- To-do item:
From the listing below, pick out each line that contains the string "round". Only matches with the same uppercase and lowercase letters count.

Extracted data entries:
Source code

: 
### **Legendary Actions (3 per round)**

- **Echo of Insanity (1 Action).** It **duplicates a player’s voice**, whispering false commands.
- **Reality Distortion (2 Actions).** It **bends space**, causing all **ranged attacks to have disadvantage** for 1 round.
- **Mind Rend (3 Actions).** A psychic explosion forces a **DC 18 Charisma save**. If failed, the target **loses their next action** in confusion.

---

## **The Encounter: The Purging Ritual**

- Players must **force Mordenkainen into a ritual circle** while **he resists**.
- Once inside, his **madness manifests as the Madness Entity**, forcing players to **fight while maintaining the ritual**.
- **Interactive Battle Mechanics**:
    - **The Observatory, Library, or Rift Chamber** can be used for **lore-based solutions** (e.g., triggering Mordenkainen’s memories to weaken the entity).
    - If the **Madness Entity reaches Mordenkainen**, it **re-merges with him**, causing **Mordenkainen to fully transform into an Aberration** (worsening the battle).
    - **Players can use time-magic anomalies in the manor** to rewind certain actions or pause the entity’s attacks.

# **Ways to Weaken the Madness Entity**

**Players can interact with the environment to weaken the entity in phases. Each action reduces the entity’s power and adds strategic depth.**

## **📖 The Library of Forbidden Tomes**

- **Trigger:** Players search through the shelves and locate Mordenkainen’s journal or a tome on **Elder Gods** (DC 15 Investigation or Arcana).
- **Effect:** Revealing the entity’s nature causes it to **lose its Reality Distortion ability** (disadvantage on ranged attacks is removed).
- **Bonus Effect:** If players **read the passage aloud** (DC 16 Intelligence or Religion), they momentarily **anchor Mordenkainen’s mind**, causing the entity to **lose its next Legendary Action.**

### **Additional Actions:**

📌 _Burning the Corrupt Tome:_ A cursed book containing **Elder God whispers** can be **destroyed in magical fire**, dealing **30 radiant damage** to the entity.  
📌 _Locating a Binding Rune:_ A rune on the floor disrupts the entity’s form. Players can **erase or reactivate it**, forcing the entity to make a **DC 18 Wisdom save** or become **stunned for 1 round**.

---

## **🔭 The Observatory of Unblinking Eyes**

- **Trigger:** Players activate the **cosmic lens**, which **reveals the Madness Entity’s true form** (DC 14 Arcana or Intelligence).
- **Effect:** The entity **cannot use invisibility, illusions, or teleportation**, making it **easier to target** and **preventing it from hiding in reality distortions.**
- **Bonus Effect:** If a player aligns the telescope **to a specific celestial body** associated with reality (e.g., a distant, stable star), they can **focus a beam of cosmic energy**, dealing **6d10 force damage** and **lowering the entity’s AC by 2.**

- Exercise answer:
### **Legendary Actions (3 per round)**
- **Reality Distortion (2 Actions).** It **bends space**, causing all **ranged attacks to have disadvantage** for 1 round.
📌 _Locating a Binding Rune:_ A rune on the floor disrupts the entity’s form. Players can **erase or reactivate it**, forcing the entity to make a **DC 18 Wisdom save** or become **stunned for 1 round**.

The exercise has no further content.